From Berlin to Brazil.
After a rough outing three months ago in a friendly defeat to Ukraine, defender John Brooks didn’t look like he had much chance to make the World Cup squad of 23.
A debutant the previous August in a friendly against Bosnia-Herzegovina, which occurred about three years after he’d played for the U.S. U-20s against Paraguay, Brooks -- like four other U.S. World Cup players -- could have opted to play for Germany. But instead the son of an American servicemen born in Berlin opted for the USA, and on the depth chart he edged past Quakes defender Clarence Goodson during the May training camp in Northern California.
At that camp, Omar Gonzalez lost his starting spot to Geoff Cameron, who going into the World Cup had played just four times alongside Matt Besler in central defense. They started against Ghana and late in the first half, Besler started hobbling while holding his hamstring. His substitution at halftime was described as "a precaution" and it threw Brooks right into the fray, forcing him and Cameron to re-adjust on the fly.
Four minutes after Ghana equalized, both centerbacks came up for a corner kick in the 86th minute, a rather risky move when tied 1-1 in the final minutes of a World Cup group opener. Cameron's run took him outside of Brooks and Cameron nearly touched Graham Zusi's corner, but Brooks nailed a firm header on the bounce to score the winning goal.
partnership. During their national-team careers, Jermaine Jones and Kyle Beckerman have been dogged by persistent criticism. Jones is too hotheaded
and reckless, Beckerman isn't quick enough nor tough enough to handle the rigors of international play.

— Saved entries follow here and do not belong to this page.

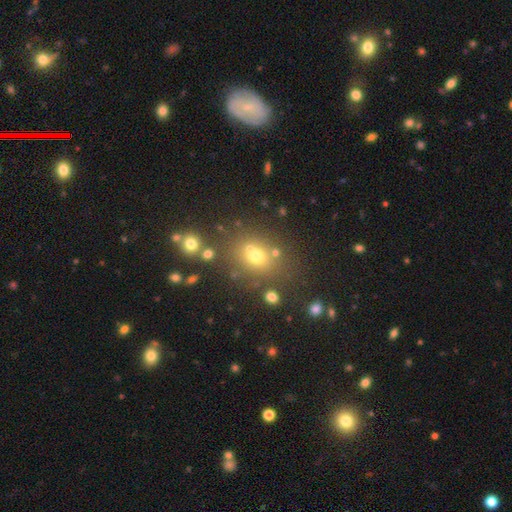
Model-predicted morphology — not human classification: Smooth or featured?
  - smooth: 59% *
  - star or artifact: 26%
  - featured or disk: 14%
How rounded?
  - round: 53% *
  - in between: 45%
  - cigar-shaped: 2%
Merging?
  - none: 69% *
  - merger: 14%
  - minor disturbance: 12%
  - major disturbance: 5%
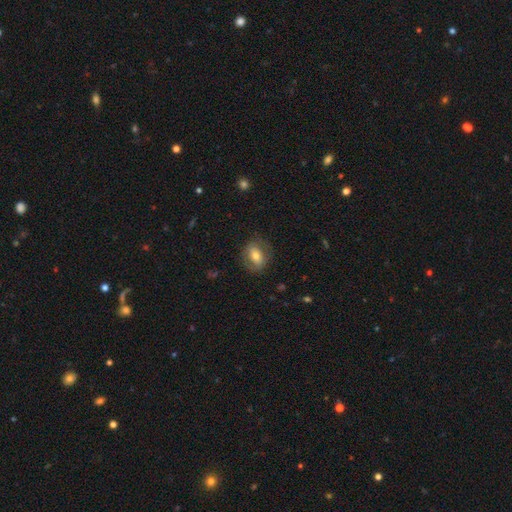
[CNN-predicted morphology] smooth-or-featured: smooth: 58% | featured or disk: 34% | star or artifact: 7%
  how-rounded: in between: 68% | round: 31% | cigar-shaped: 2%
  merging: none: 74% | minor disturbance: 16% | major disturbance: 9% | merger: 1%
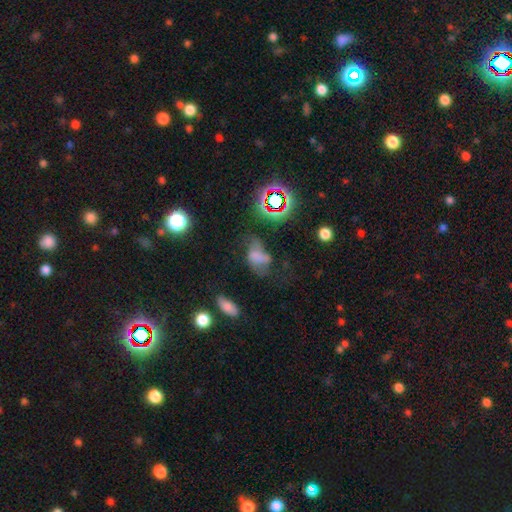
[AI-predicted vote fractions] smooth_or_featured: smooth (p=0.42) [alt: featured or disk p=0.35]
merging: major disturbance (p=0.37) [alt: none p=0.32]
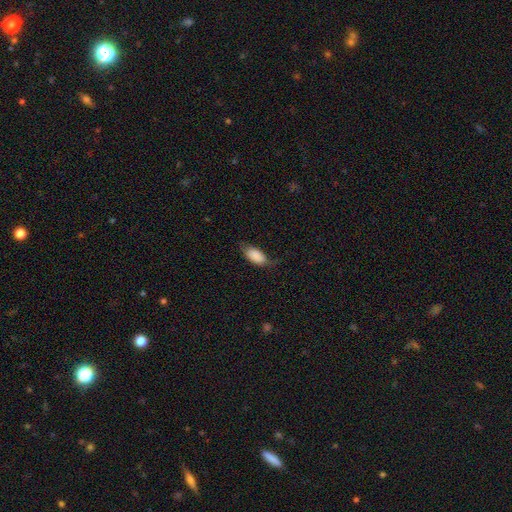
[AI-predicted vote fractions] This is clearly a smooth galaxy (86%). How rounded: clearly in between (93%). Merging: possibly none (58%).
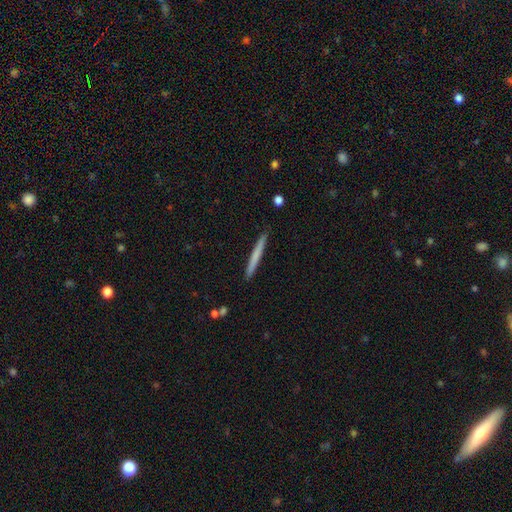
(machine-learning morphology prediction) The model was most divided on "smooth or featured": smooth: 66%, featured or disk: 29%, star or artifact: 5%. More confident: how rounded — cigar-shaped (97%); merging — none (92%).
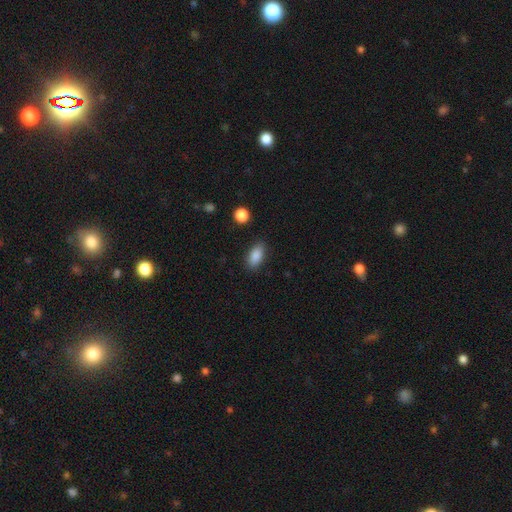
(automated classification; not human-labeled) Smooth or featured: smooth — 88% (star or artifact — 8%)
How rounded: in between — 90% (cigar-shaped — 5%)
Merging: none — 86% (minor disturbance — 10%)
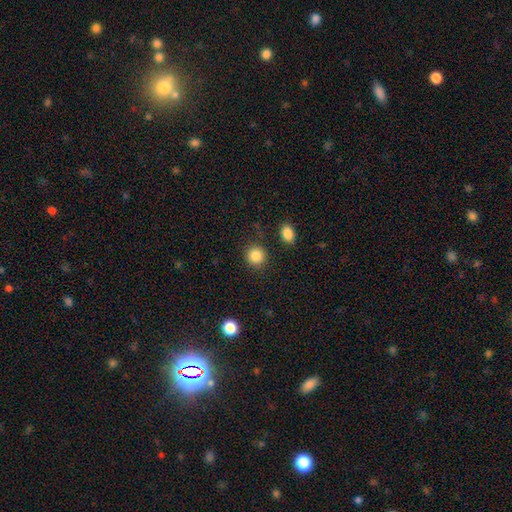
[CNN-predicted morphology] Smooth or featured?
  - smooth: 87% *
  - star or artifact: 9%
  - featured or disk: 4%
How rounded?
  - round: 90% *
  - in between: 9%
  - cigar-shaped: 1%
Merging?
  - none: 87% *
  - minor disturbance: 7%
  - major disturbance: 3%
  - merger: 3%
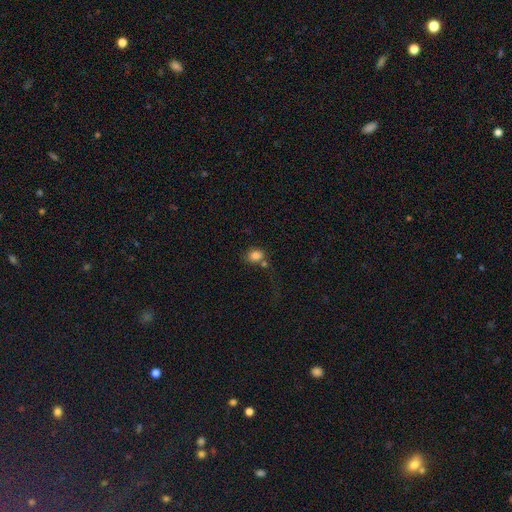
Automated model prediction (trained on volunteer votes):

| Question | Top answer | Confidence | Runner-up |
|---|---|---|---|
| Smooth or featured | smooth | 82% | star or artifact (11%) |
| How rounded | in between | 50% | round (49%) |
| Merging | none | 52% | merger (24%) |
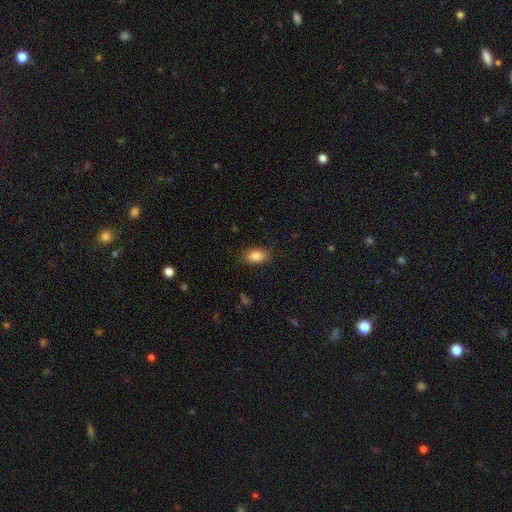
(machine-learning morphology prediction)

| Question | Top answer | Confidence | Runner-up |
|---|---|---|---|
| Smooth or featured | smooth | 85% | star or artifact (8%) |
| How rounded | in between | 88% | round (10%) |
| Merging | none | 83% | minor disturbance (13%) |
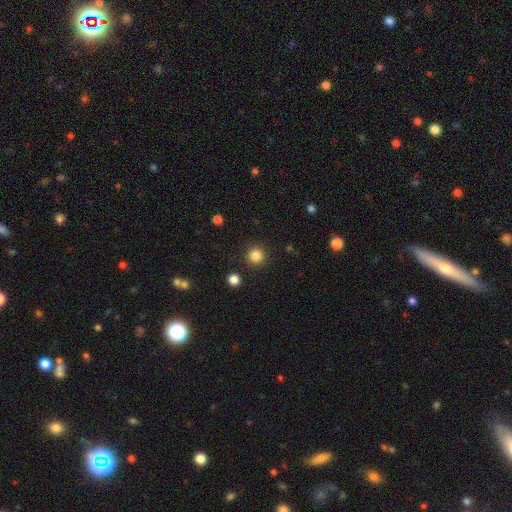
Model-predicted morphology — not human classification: smooth 84%, star or artifact 12%, featured or disk 4%. Down the decision tree: how rounded — round (95%); merging — none (91%).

Solution: play them together, so Jones ruggedness and Beckermann's defensive savvy can complement each other. Head coach Jurgen Klinsmann used the three warmup games to test out numerous combinations and this one paid dividends in Natal.
The partnership wasn't perfect against Ghana, but both players were solid enough to frustrate the opposition and also recover from a few sloppy giveaways by Michael Bradley. Jones gave the Americans some muscle on the left side of midfield and a tough combatant on aerial balls.
Beckerman screened the back line tidily but also held up well in physical duels. Bradley often dropped back to flatten out the midfield diamond as the USA defended but the alignment led to many U.S. turnovers in the middle third, perhaps because the outlet passing angles were also narrowed.
Deuce does it again. Both goals actually came from set plays; the U.S, scored the fifth-fastest goal in World Cup history when DaMarcus Beasley and Jones relayed a throw-in from the left side to Clint Dempsey, who slalomed into the penalty area with three slick touches before slotting a superb shot inside the far post.
Dempsey needed medical attention to stem severe bleeding from his nose after a wild leg swing by John Boye (beaten on both U.S. goals) caught him in the face. The attack will be greatly depleted against Portugal in any case if Jozy Altidore's hamstring pull is at all serious, but Dempsey's sharp dribble and crisp finish reminded everyone as to who is the main U.S. scoring threat.